With the default isolation level of WriteSerializable, files added by blind INSERT operations (that is, operations that blindly append data without reading any data) do not conflict with any operation, even if they touch the same partition (or anywhere in an unpartitioned table). If the isolation level is set to Serializable, then blind appends may conflict.

This exception is often thrown during concurrent DELETE, UPDATE, or MERGE operations. While the concurrent operations may be physically updating different partition directories, one of them may read the same partition that the other one concurrently updates, thus causing a conflict. You can avoid this by making the separation explicit in the operation condition. Consider the following example.

// Target 'deltaTable' is partitioned by date and country
deltaTable.as("t").merge(
    source.as("s"),
    "s.user_id = t.user_id AND s.date = t.date AND s.country = t.country")
  .whenMatched().updateAll()
  .whenNotMatched().insertAll()
  .execute()

Suppose you run the above code concurrently for different dates or countries. Since each job is working on an independent partition on the target Delta table, you don’t expect any conflicts. However, the condition is not explicit enough and can scan the entire table and can conflict with concurrent operations updating any other partitions. Instead, you can rewrite your statement to add specific date and country to the merge condition, as shown in the following example.

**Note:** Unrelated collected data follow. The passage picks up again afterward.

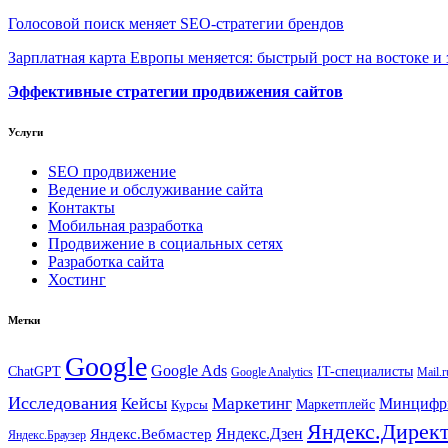
Голосовой поиск меняет SEO-стратегии брендов
Зарплатная карта Европы меняется: быстрый рост на востоке и 
Эффективные стратегии продвижения сайтов
Услуги
SEO продвижение
Ведение и обслуживание сайта
Контакты
Мобильная разработка
Продвижение в социальных сетях
Разработка сайта
Хостинг
Метки
Google
Google Ads
IT-специалисты
ChatGPT
Google Analytics
Mail.r
Исследования
Кейсы
Маркетинг
Минциф
Маркетплейс
Курсы
Яндекс.Дирек
Яндекс.Вебмастер
Яндекс.Дзен
Яндекс.Браузер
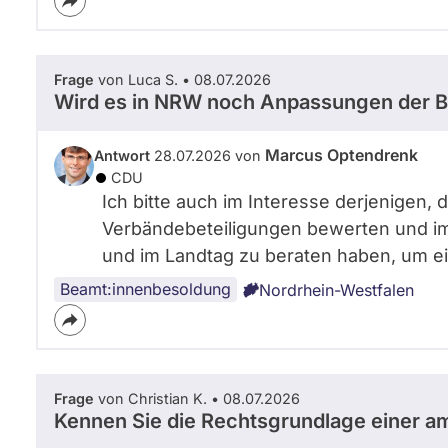
Frage
von Luca S. • 08.07.2026
Wird es in NRW noch Anpassungen der B
Marcus Optendrenk
Antwort
28.07.2026 von
CDU
Ich bitte auch im Interesse derjenigen, d
Verbändebeteiligungen bewerten und i
und im Landtag zu beraten haben, um ei
Beamt:innenbesoldung
Nordrhein-Westfalen
Frage
von Christian K. • 08.07.2026
Kennen Sie die Rechtsgrundlage einer 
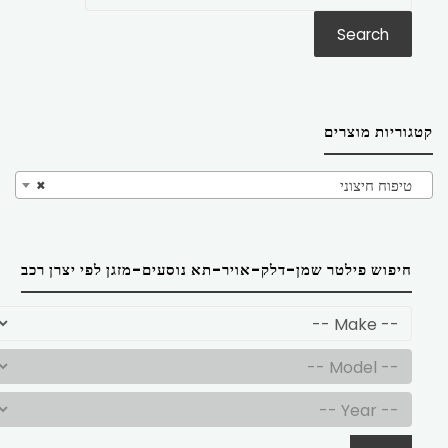
את:
Search
קטגוריות מוצרים
טיפוח חיצוני
×
חיפוש פילטר שמן-דלק-אויר-תא נוסעים-מזגן לפי יצרן רכב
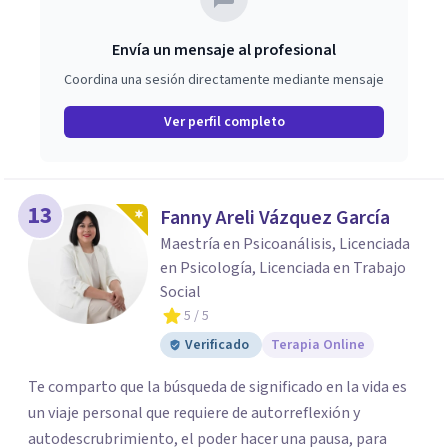
Envía un mensaje al profesional
Coordina una sesión directamente mediante mensaje
Ver perfil completo
13
Fanny Areli Vázquez García
Maestría en Psicoanálisis, Licenciada
en Psicología, Licenciada en Trabajo
Social
5
/ 5
Verificado
Terapia Online
Te comparto que la búsqueda de significado en la vida es
un viaje personal que requiere de autorreflexión y
autodescrubrimiento, el poder hacer una pausa, para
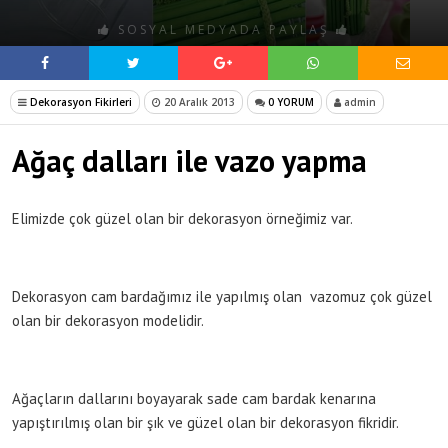
SOSYAL MEDYADA PAYLAŞ
Dekorasyon Fikirleri
20 Aralık 2013
0 YORUM
admin
Ağaç dalları ile vazo yapma
Elimizde çok güzel olan bir dekorasyon örneğimiz var.
Dekorasyon cam bardağımız ile yapılmış olan vazomuz çok güzel
olan bir dekorasyon modelidir.
Ağaçların dallarını boyayarak sade cam bardak kenarına
yapıştırılmış olan bir şık ve güzel olan bir dekorasyon fikridir.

// Target 'deltaTable' is partitioned by date and country
deltaTable.as("t").merge(
    source.as("s"),
    "s.user_id = t.user_id AND s.date = t.date AND s.country = t.country AND t.date = '" + <date> + "' AND t.country = '" + <country> + "'")
  .whenMatched().updateAll()
  .whenNotMatched().insertAll()
  .execute()

This operation is now safe to run concurrently on different dates and countries.

ConcurrentDeleteReadException

This exception occurs when a concurrent operation deleted a file that your operation read. Common causes are a DELETE, UPDATE, or MERGE operation that rewrites files.

ConcurrentDeleteDeleteException

This exception occurs when a concurrent operation deleted a file that your operation also deletes. This could be caused by two concurrent compaction operations rewriting the same files.

MetadataChangedException

This exception occurs when a concurrent transaction updates the metadata of a Delta table. Common causes are ALTER TABLE operations or writes to your Delta table that update the schema of the table.

ConcurrentTransactionException

If a streaming query using the same checkpoint location is started multiple times concurrently and tries to write to the Delta table at the same time. You should never have two streaming queries use the same checkpoint location and run at the same time.

ProtocolChangedException

This exception can occur in the following cases:

  • When your Delta table is upgraded to a new protocol version. For future operations to succeed you may need to upgrade your Databricks Runtime.

  • When multiple writers are creating or replacing a table at the same time.

  • When multiple writers are writing to an empty path at the same time.

See How does Databricks manage Delta Lake feature compatibility? for more details.

Row-level concurrency preview behavior (legacy)

This section describes preview behaviors for row-level concurrency in Databricks Runtime 14.1 and below. Row-level concurrency always requires deletion vectors.

In Databricks Runtime 13.3 LTS and above, tables with liquid clustering enabled automatically enable row-level concurrency.

In Databricks Runtime 14.0 and 14.1, you can enable row-level concurrency for tables with deletion vectors by setting the following configuration for the cluster or SparkSession:

spark.databricks.delta.rowLevelConcurrencyPreview = true

In Databricks Runtime 14.1 and below, non-Photon compute only supports row-level concurrency for DELETE operations.